Why would he show his hand at this point if he was trying to lay the path for his exit? He's gone four years with almost no sex - I'm pretty sure once a year is classified as sexless for most purposes. He's suggested counselling and everything. If it was all just a ruse to divorce for another woman, why would he bring up an open marriage now? He's been near enough celibate for four years and tried everything else.

I think he and OP do in fact love each other - it happens - and her mistake was in not appreciating how unreasonable this is until he finally suggested going elsewhere with her permission. Would have been great if he had been able to communicate the scale of the problem some other way, but no other way worked. So now OP is looking to find a solution and I very much hope they can find it and reconnect.

I don't think he used open marriage as a manipulation tool, either. He just had to try more and more options short of divorce to find a solution, and once it got to this point, OP realised the seriousness of it.

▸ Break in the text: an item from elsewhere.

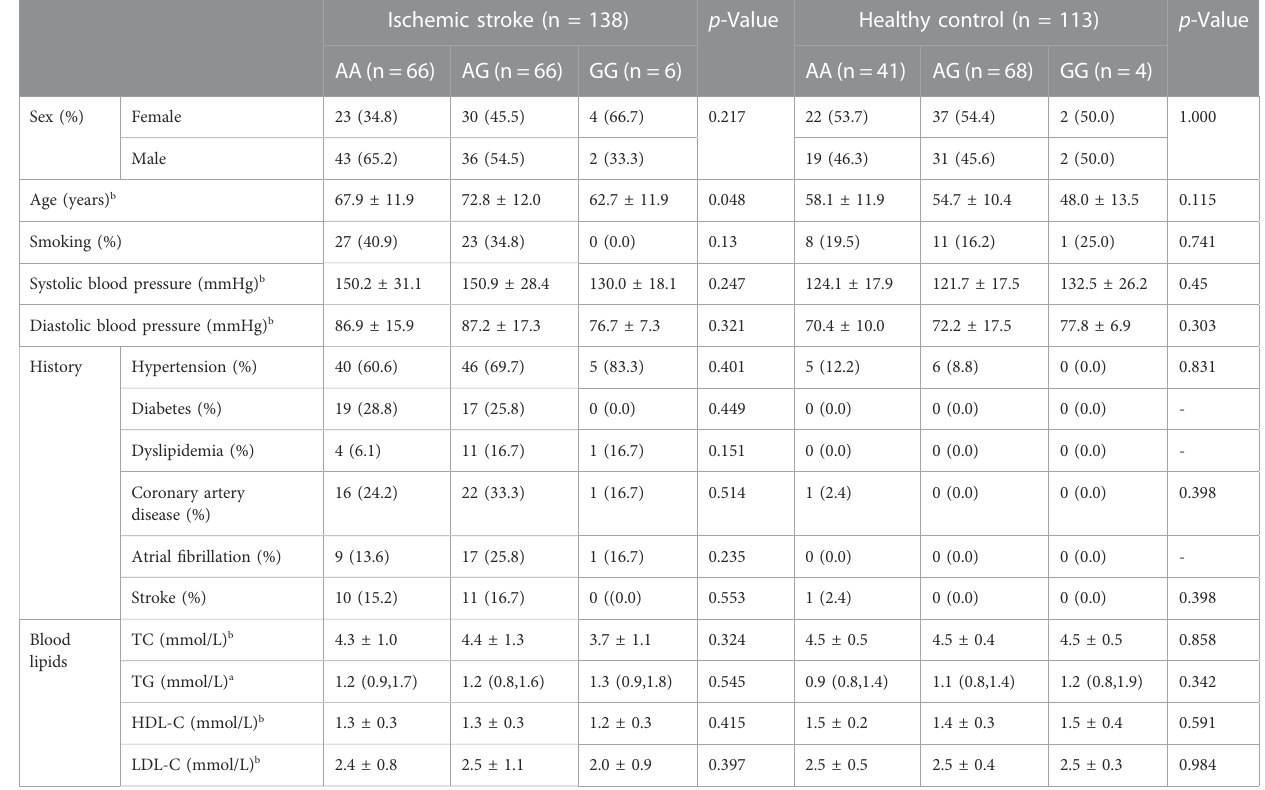
TABLE 5 Association between different FABP1 genotype and risk factors for ischemic stroke.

nookierookie · 23/11/2022 09:34

Gosh, there are a lot of women on here who think having no sex with their husband is ok and a state of affairs that can persist. Some women genuinely think that having sex once a year in the small kids stage is within the bounds of normal intimacy and, if it isn't, that the man should just suck it up. They probably are the women who would describe themselves as having an urge to have kids above all else and who are dispensing advice to other women on other boards that always involves martyring themselves and having nothing for themselves - "just cosleep forever", "breastfeed round the clock at 3, they are only young once".

And who seem to think that there is no way that a bloke who wants to have no strings sex outside of marriage can get it.

I don't think they live in the real world.

OP's husband reads as a decent man, who has identified that he needs sex to feel happy and has made a proposal to his wife in response to her repeated failure to even demonstrate willing to make any progress. The open relationship suggestion is probably an attempt to shock her a bit, to either tell him she doesn't care about intimacy with him or to start taking steps together (which she has done - I think things are salvageable from here) - I don't imagine that he would actually have an open relationship in practice, because he would end up having an affair and leaving for a more rounded relationship if he were given a green light to seek sex from someone who wasn't his wife. But it doesn't read to me that this is what he is actually wanting to happen. Most women don't get the chance to save their marriage before an affair occurs.

ReneBumsWombats · 23/11/2022 09:37

It's also worth remembering that there's a difference between not having sex for medical reasons, and not having sex because you're being rejected and your partner doesn't think it matters. That's probably what destroys people more than simply not getting it.

MaybeIWillFuckOffThen · 23/11/2022 10:07

@nookierookie

They probably are the women who would describe themselves as having an urge to have kids above all else and who are dispensing advice to other women on other boards that always involves martyring themselves and having nothing for themselves - "just cosleep forever", "breastfeed round the clock at 3, they are only young once".

I'm really confused about this bit. Is it your view that there's something wrong with women who feel a strong biological urge to have and nurture children? Or something lesser? I just don't completely see what it has to do with the conversation in hand... You sound very angry with women who do attachment parenting, and I'm not sure why?

Rhondaa · 23/11/2022 10:14

ReneBumsWombats · 23/11/2022 09:37

It's also worth remembering that there's a difference between not having sex for medical reasons, and not having sex because you're being rejected and your partner doesn't think it matters. That's probably what destroys people more than simply not getting it.

Absolutely this and of course in the immediate aftermath of childbirth and those sleepless nights no-one would dispute anyone putting sex on the back burner but years down the line life is usually less chaotic. It is rejecting your partner and if they did that back I'm sure the op would be rightly upset.

LemonDrop22 · 23/11/2022 10:17

even consensual non-monogamy

This would not be consensual non monogamy.